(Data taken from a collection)
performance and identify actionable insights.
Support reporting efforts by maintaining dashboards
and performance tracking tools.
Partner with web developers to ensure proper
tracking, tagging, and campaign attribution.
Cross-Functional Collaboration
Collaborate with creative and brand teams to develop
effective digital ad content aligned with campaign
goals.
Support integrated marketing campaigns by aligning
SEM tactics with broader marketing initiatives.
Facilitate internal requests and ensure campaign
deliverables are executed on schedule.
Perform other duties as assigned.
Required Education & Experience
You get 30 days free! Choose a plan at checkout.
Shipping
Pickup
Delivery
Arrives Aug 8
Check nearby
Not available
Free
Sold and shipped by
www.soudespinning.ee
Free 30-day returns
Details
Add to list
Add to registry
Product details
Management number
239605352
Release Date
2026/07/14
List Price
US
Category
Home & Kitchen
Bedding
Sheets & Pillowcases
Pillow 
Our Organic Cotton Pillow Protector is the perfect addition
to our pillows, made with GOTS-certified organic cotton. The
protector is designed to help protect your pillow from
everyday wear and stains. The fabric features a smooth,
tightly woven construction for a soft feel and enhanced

WHAT YOU HAVE TO DO:
Rewrite the material above, replacing every "Support" with "Assist" and leaving all other text unchanged.

WORKED SOLUTION:
performance and identify actionable insights.
Assist reporting efforts by maintaining dashboards
and performance tracking tools.
Partner with web developers to ensure proper
tracking, tagging, and campaign attribution.
Cross-Functional Collaboration
Collaborate with creative and brand teams to develop
effective digital ad content aligned with campaign
goals.
Assist integrated marketing campaigns by aligning
SEM tactics with broader marketing initiatives.
Facilitate internal requests and ensure campaign
deliverables are executed on schedule.
Perform other duties as assigned.
Required Education & Experience
You get 30 days free! Choose a plan at checkout.
Shipping
Pickup
Delivery
Arrives Aug 8
Check nearby
Not available
Free
Sold and shipped by
www.soudespinning.ee
Free 30-day returns
Details
Add to list
Add to registry
Product details
Management number
239605352
Release Date
2026/07/14
List Price
US
Category
Home & Kitchen
Bedding
Sheets & Pillowcases
Pillow 
Our Organic Cotton Pillow Protector is the perfect addition
to our pillows, made with GOTS-certified organic cotton. The
protector is designed to help protect your pillow from
everyday wear and stains. The fabric features a smooth,
tightly woven construction for a soft feel and enhanced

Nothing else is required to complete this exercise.